Congressional Democrats accuse company behind Arizona election audit of QAnon and Trump ties
House Democrats are putting pressure on the company conducting an audit of the 2020 election in Arizona, demanding Cyber Ninjas prove no ties to former President Donald Trump or QAnon conspiracy, among other things.
A 13-page letter sent to the Florida-based cybersecurity outfit on Wednesday says the House Oversight & Reform Committee is “concerned” about their “highly unusual effort” to conduct the legislature-ordered audit of Maricopa County ballots.
Citing media reports, it accuses the company of lacking experience, “sloppy and insecure” practices, and being funded by individuals who “sought to advance the ‘big lie’ of debunked voter fraud allegations in the November 2020 presidential election.”
The committee is “seeking to determine whether the privately funded audit conducted by your company in Arizona protects the right to vote or is instead an effort to promote baseless conspiracy theories, undermine confidence in America’s elections, and reverse the result of a free and fair election for partisan gain,” says the letter.
“Substantial” funding for the audit has come from “partisan dark money groups” run by people who have “sought to overturn the 2020 election based on unfounded conspiracy theories,” such as OAN journalist Christina Bobb, pro-Trump attorney L. Lin Wood, and former Overstock.com executive Patrick Byrne, the letter claims.
Among the documents they demand Cyber Ninjas provide by July 28, the committee seeks any communications with Trump, his “formal or informal” representatives, any officials in his administration, his attorney Rudy Giuliani, Wood, Byrne, attorney Sidney Powell, as well as former national security adviser Michael Flynn and MyPillow CEO Mike Lindell.

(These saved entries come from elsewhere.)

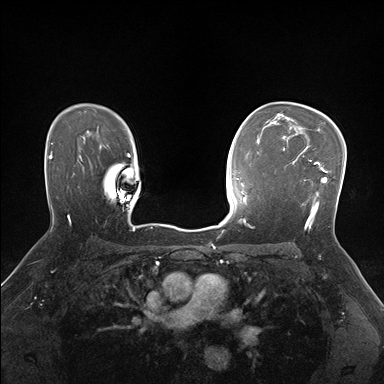
Breast MRI (dynamic contrast-enhanced), one axial slice. Position 116 of 176 along the scan axis. Dynamic contrast-enhanced series, time point 2 of 7 at this slice position (early post-contrast). 1.5 T. TE 1.5 ms, TR 4.1 ms. 1.1 mm slice thickness. 384 × 384 image matrix, field of view 320 × 320 mm. Female patient.
Annotated regions visible in this slice (semi-automatic segmentation, software-assisted and operator-edited):
- enhancing-tissue mask used for the functional tumour volume (all voxels passing the contrast-enhancement thresholds inside the analysis volume; usually the tumour): bounding box <283,148,328,229> (left, top, right, bottom; pixels)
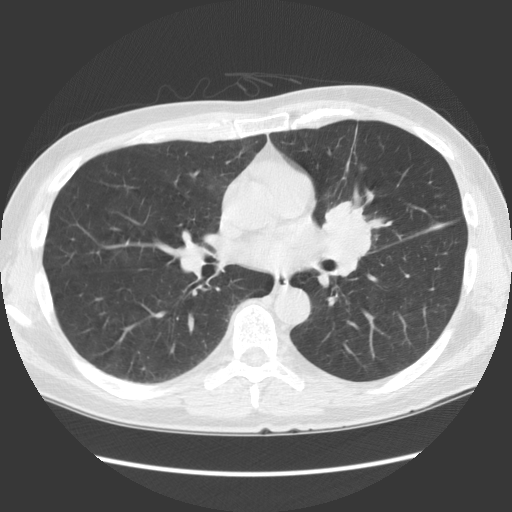
Axial slice from a low-dose chest CT screening exam; baseline annual screen; lung window (W 1500 / L -600 HU); 2.5 mm slice thickness; slice 70 of 136 in the series. Male, age 61 years at enrolment. Former smoker at enrolment.
Expert-annotated lung lesion, bounding box [x1, y1, x2, y2] px = [296, 191, 393, 292]. Reader record for this screening exam (exam-level; its link to the box is not recorded): non-calcified nodule or mass ≥4 mm, lingula, 35 × 35 mm, spiculated (stellate) margins, soft tissue attenuation. Official screen result: positive, change unspecified: nodule(s) >= 4 mm or enlarging nodule(s), mass(es), or other non-specific abnormalities suspicious for lung cancer. Lung cancer was diagnosed 58 days after this screen: squamous cell carcinoma, NOS, left hilum, left main stem bronchus, poorly differentiated (G3), stage IA (AJCC 6th edition), 40 mm at pathology.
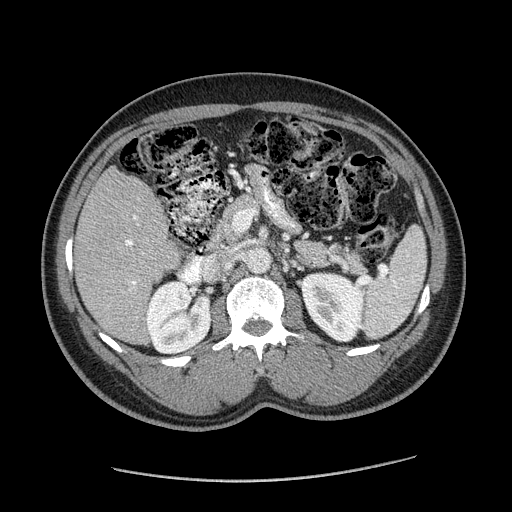
Contrast-enhanced abdominal CT (liver protocol), one axial slice. Position 81 of 182 along the scan axis. 120 kVp. Soft-tissue window (W 400 / L 40 HU). 2.5 mm slice thickness. 512 × 512 image matrix, field of view 400 × 400 mm. Case-level facts recorded for this patient, not image findings: diagnosis: hepatocellular carcinoma (patient treated with transarterial chemoembolisation; whether this scan precedes or follows treatment is not stated here); TNM stage (as recorded): Stage-I; Child-Pugh class: A; tumour differentiation: well differentiated; tumour size: 3.1 cm.
Structures marked on this image (semi-automatically segmented with operator editing):
- liver parenchyma outside the tumour (the mass and vessels are separate outlines, so this box may not span the whole liver): bounding box [x1, y1, x2, y2] px = [76, 166, 180, 344]
- portal vein: [125, 215, 144, 291]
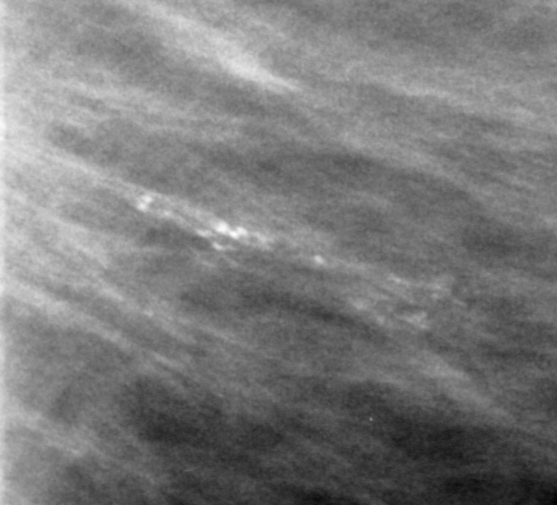
Crop from a digitized film mammogram around one marked abnormality, left breast, MLO view.
Calcifications, morphology pleomorphic, distribution segmental; BI-RADS assessment category 0; subtlety rating 4 on a 1 (subtle) to 5 (obvious) scale; pathology result (as recorded, not read from the image): benign.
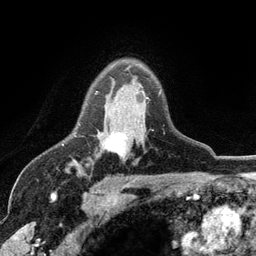
Breast MRI (dynamic contrast-enhanced), one axial slice; position 84 of 134 along the scan axis; cropped to one breast; dynamic contrast-enhanced series, time point 2 of 6 at this slice position (early post-contrast); 3 T; TE 2.8 ms, TR 7.5 ms; 1.2 mm slice thickness; 256 × 256 image matrix, field of view 175 × 175 mm. Female patient.
Structures marked on this image (semi-automatically segmented with operator editing):
- enhancing-tissue mask used for the functional tumour volume (all voxels passing the contrast-enhancement thresholds inside the analysis volume; usually the tumour): bounding box <96,91,148,154> (left, top, right, bottom; pixels)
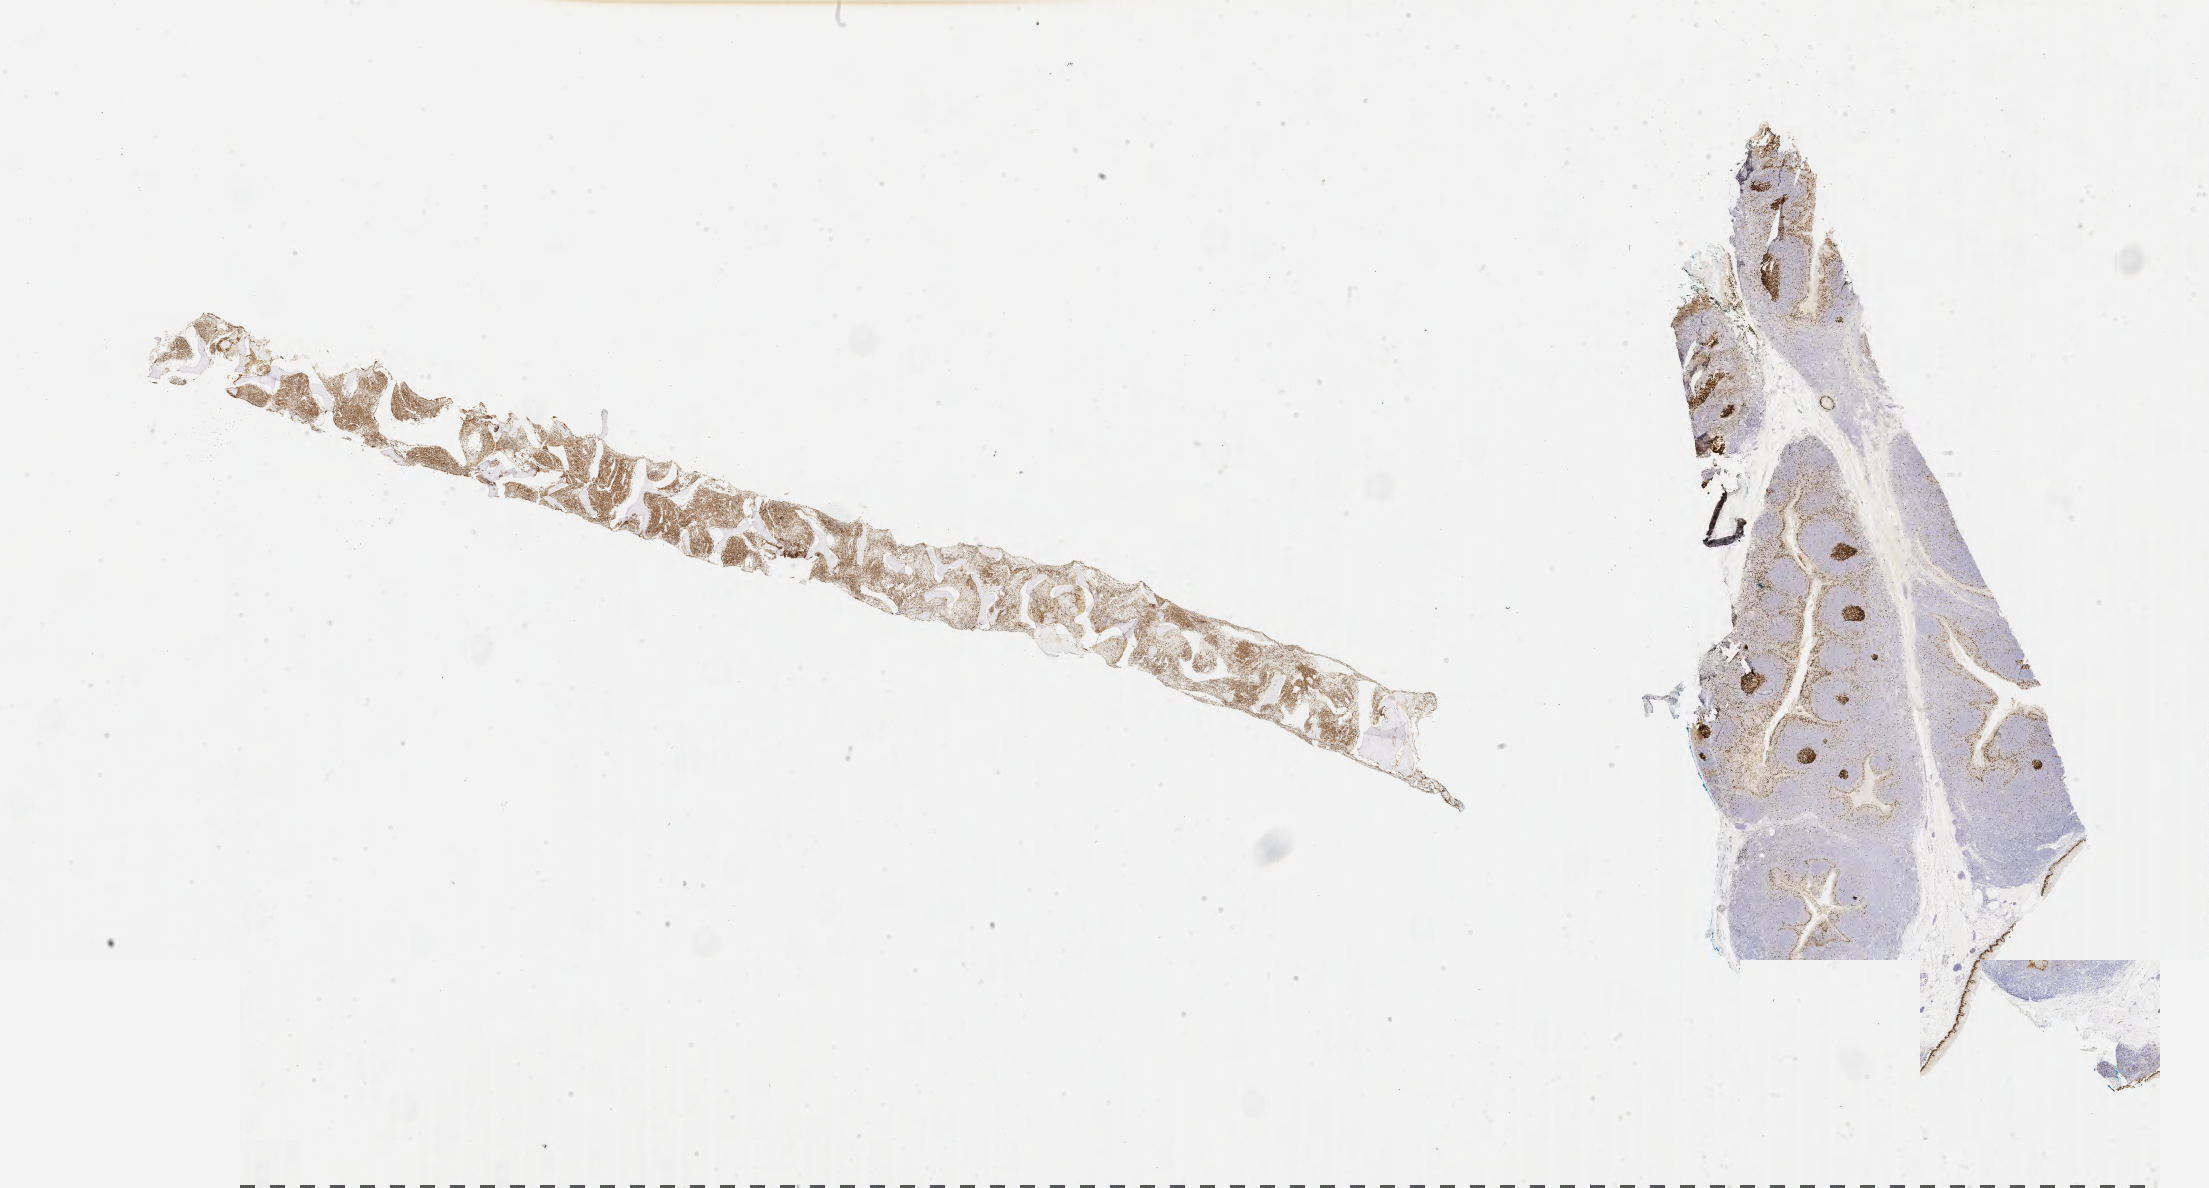
Whole-slide image, immunohistochemical stain for Ki-67 — whole scanned area (about 35.7 x 19.2 mm) shown as a low-resolution overview. Specimen: tumor tissue. Anatomic site: bone marrow. Patient male; age 18 years.
- diagnosis: Burkitt lymphoma, NOS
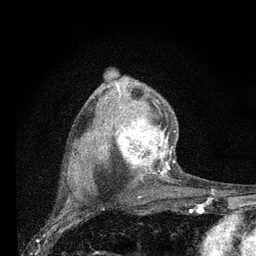
Breast MRI (dynamic contrast-enhanced), one axial slice; slice 53 of 80 in the series (ordered by position); cropped to one breast; dynamic contrast-enhanced series, time point 2 of 7 at this slice position (early post-contrast); 3 T; TE 2.2 ms, TR 6 ms; 2 mm slice thickness; 256 × 256 image matrix, field of view 140 × 140 mm. Female patient.
Structures marked on this image (semi-automatically segmented with operator editing):
- enhancing-tissue mask used for the functional tumour volume (all voxels passing the contrast-enhancement thresholds inside the analysis volume; usually the tumour): bounding box (x1, y1, x2, y2) in pixels: (101, 86, 176, 177)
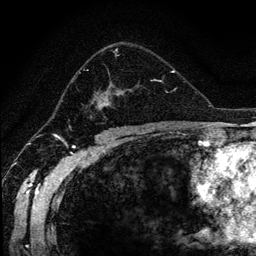
Breast MRI (dynamic contrast-enhanced), one axial slice; position 77 of 134 along the scan axis; cropped to one breast; dynamic contrast-enhanced series, time point 2 of 6 at this slice position (early post-contrast); 1.2 mm slice thickness; 256 × 256 image matrix. Female patient.
Structures marked on this image (semi-automatic segmentation, software-assisted and operator-edited):
- enhancing-tissue mask used for the functional tumour volume (all voxels passing the contrast-enhancement thresholds inside the analysis volume; usually the tumour): bounding box <76,48,168,117> (left, top, right, bottom; pixels)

The letter comes just a day after President Joe Biden denounced Republican-sponsored state election laws as a racist “assault” on America itself, insisting that his election victory in 2020 was the most scrutinized ever and that any questioning of it is a “big lie.”
It was signed by committee chair Carolyn Maloney (D-New York) and Rep. Jamie Raskin (D-Maryland), who chairs the Subcommittee on Civil Rights and Civil Liberties – who led the second impeachment effort against Trump in January.
As one of the pretexts into investigating Cyber Ninjas, Maloney and Raskin invoked a May letter from Pamela Karlan, now principal deputy assistant attorney general at the Justice Department’s Civil Rights Division – but more famous for her testimony at the first Trump impeachment, when she took the name of his son Barron as proof of his monarchist tendencies.
Between Biden’s speech and the Maloney-Raskin letter, however, some who criticized Trump’s claim of election shenanigans and dismissed the audits as pointless are beginning to wonder if there might be something to them after all.
Congressional Democrats sent a threatening 13 page letter to try disrupting the Arizona vote audit. At first I told people the audits wouldn’t show anything. Democrats have changed my mind. No idea what they are hiding, but the cover up and threats are revealing.
— Cernovich (@Cernovich) July 14, 2021
“No idea what they are hiding, but the cover up and threats are revealing,” tweeted conservative filmmaker Mike Cernovich, adding “this is not how innocent people behave.”
“I actually thought it was mostly ‘hopium’ but now I wonder if there is something damning,” journalist and podcaster Tim Pool chimed in.